- [CONSIGNE A]: Recopiez fidèlement le passage du discours sur le tirage au sort allant de « On ne pourrait » à « s'est occupé hier. ».
- [CONSIGNE B]: Poursuivez le discours sur l'abolition des lois sur la milice à la suite de sa dernière phrase.

- [EXTRAIT]:
^^^^^^^^

Si le tirage au sort était aboli, il faudrait évidemment un nouveau projet d'organisation de même qu'une nouvelle loi du contingent.

D'ailleurs, je dirai qu'il est de l'intérêt de la Chambre et du pays de se prononcer sur cette question qui est agitée depuis longtemps ; je crois que les opinions sont généralement formées à cet égard ; mais mieux vaut un vote explicite que de rester toujours dans le vague.

On ne pourrait pas, je pense, opposer aux auteurs de l'amendement la question préalable, s'ils formulent leur proposition dans les termes suivants :

« Les lois sur la milice sont abolies. »

Cette forme simplifierait beaucoup la question réglementaire dont on s'est occupé hier.

^^^^^^^^

- [DONNÉES FOURNIES]:
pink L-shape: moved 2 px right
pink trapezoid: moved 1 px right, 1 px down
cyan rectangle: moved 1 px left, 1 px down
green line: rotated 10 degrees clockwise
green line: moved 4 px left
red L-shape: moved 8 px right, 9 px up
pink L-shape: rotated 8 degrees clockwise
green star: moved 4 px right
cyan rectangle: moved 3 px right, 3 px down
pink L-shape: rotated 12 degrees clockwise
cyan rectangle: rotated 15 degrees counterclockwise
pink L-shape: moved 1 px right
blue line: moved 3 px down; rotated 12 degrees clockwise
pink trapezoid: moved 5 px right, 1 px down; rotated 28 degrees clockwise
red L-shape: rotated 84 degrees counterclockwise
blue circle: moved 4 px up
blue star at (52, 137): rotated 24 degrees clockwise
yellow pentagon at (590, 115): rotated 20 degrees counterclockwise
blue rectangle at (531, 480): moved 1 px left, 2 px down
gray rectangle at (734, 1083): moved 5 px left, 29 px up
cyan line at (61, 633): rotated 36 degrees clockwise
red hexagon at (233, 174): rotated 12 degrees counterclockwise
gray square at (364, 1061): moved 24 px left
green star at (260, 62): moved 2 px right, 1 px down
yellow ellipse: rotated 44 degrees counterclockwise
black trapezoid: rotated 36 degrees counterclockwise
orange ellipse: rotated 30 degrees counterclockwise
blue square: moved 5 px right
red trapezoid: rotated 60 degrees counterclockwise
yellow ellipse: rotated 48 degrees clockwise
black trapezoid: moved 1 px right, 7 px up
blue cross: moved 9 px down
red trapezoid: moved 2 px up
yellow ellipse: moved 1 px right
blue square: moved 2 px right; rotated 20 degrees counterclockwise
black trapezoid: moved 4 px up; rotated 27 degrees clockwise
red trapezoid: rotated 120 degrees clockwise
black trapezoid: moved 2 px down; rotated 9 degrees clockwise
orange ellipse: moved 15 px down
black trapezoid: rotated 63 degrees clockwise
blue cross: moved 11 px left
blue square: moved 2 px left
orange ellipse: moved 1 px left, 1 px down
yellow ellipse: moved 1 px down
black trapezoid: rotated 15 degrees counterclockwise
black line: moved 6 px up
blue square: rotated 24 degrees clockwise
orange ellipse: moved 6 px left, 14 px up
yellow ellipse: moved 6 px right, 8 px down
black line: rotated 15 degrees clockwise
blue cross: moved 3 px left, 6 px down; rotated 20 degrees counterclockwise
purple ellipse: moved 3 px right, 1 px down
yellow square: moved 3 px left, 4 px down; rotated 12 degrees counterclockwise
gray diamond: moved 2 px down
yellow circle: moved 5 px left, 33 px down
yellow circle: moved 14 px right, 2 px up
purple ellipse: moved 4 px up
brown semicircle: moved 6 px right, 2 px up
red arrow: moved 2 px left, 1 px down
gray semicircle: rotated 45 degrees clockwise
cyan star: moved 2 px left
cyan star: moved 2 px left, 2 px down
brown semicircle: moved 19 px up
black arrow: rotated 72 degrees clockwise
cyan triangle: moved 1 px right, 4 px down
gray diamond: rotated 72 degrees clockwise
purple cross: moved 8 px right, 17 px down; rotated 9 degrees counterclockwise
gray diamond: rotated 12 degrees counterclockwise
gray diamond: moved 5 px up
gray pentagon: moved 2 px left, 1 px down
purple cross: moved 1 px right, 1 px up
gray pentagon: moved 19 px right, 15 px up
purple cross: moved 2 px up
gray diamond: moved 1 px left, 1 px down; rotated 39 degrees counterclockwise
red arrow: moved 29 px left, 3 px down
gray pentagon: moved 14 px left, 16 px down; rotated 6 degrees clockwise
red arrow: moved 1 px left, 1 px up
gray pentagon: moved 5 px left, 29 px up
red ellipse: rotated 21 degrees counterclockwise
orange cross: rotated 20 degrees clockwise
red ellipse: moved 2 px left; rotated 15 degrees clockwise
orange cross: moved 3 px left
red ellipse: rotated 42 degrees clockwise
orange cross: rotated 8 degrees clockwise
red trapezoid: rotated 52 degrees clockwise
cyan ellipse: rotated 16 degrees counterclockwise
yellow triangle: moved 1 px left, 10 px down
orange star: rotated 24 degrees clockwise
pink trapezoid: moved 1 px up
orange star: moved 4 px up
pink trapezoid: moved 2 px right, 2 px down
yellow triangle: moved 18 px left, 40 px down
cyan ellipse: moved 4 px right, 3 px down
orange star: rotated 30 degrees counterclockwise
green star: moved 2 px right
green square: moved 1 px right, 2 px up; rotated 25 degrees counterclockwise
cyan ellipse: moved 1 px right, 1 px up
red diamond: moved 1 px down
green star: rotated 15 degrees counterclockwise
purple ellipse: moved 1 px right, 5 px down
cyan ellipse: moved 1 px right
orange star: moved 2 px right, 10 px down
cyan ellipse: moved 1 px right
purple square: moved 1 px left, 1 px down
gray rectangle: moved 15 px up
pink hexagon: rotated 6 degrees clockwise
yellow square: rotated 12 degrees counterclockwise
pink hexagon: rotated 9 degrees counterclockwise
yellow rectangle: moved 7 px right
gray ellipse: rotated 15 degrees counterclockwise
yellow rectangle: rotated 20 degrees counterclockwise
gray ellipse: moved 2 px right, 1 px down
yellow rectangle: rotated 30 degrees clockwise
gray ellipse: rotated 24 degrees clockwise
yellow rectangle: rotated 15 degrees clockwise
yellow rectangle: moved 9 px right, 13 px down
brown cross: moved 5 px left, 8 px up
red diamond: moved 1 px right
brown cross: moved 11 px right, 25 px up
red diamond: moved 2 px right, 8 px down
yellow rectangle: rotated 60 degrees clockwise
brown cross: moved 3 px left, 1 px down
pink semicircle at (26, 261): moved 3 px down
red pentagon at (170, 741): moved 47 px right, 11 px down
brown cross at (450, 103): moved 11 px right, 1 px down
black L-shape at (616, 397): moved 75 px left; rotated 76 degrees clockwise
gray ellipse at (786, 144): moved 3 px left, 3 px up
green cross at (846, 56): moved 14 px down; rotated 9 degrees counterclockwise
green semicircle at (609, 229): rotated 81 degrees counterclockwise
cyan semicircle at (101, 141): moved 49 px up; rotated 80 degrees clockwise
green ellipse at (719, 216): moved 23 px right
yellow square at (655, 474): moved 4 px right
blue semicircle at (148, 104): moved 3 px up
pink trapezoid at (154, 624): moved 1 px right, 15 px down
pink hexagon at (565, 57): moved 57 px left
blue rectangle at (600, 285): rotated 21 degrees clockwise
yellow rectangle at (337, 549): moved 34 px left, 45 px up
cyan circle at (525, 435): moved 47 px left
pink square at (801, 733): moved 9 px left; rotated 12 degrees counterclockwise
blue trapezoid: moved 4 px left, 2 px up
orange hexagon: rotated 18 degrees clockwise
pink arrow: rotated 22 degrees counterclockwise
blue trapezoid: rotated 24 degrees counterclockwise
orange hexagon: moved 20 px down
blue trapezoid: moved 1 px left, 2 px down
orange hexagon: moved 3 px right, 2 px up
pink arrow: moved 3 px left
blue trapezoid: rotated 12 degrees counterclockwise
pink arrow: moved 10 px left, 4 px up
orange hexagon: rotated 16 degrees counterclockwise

^^^^^^^^

- [RÉSULTAT A]:
On ne pourrait pas, je pense, opposer aux auteurs de l'amendement la question préalable, s'ils formulent leur proposition dans les termes suivants :

« Les lois sur la milice sont abolies. »

Cette forme simplifierait beaucoup la question réglementaire dont on s'est occupé hier.

- [RÉSULTAT B]:
Je profite de l'occasion pour dire un mot des amendements relatifs au remplacement et à la substitution. Je ne sais si le gouvernement s'est définitivement expliqué à cet égard vis-à-vis de la section centrale, et si nous aurons tout à la fois l'opinion de la section centrale et celle du gouvernement. Ce serait un point extrêmement important. Il a été convenu, il y a quelques jours, que cette proposition serait déposée avant le vote de la loi sur l'organisation militaire.

MfFOµ. - Messieurs, je réponds d'abord à la dernière observation de l'honorable M. de Theux. Les intentions du gouvernement, en ce qui concerne le remplacement et la substitution, sont parfaitement connues ; ces intentions se trouvent formulées dans un projet de loi qui est déposé depuis 1862. Ce projet est en section centrale, et il a été convenu, il y a quelques jours, que le travail de cette section sur le titre relatif à la substitution et au remplacement, serait communiqué à la Chambre, sans attendre le rapport complet sur la loi concernant la milice. La partie du rapport qui concerne ces dispositions est actuellement à l'impression, et ce document pourra être distribué très prochainement.

Si le gouvernement jugeait nécessaire de modifier les propositions de la section centrale, il déposerait, dans ce cas, des amendements.

M. de Theuxµ. - On pourrait s'expliquer immédiatement sur l'exonération.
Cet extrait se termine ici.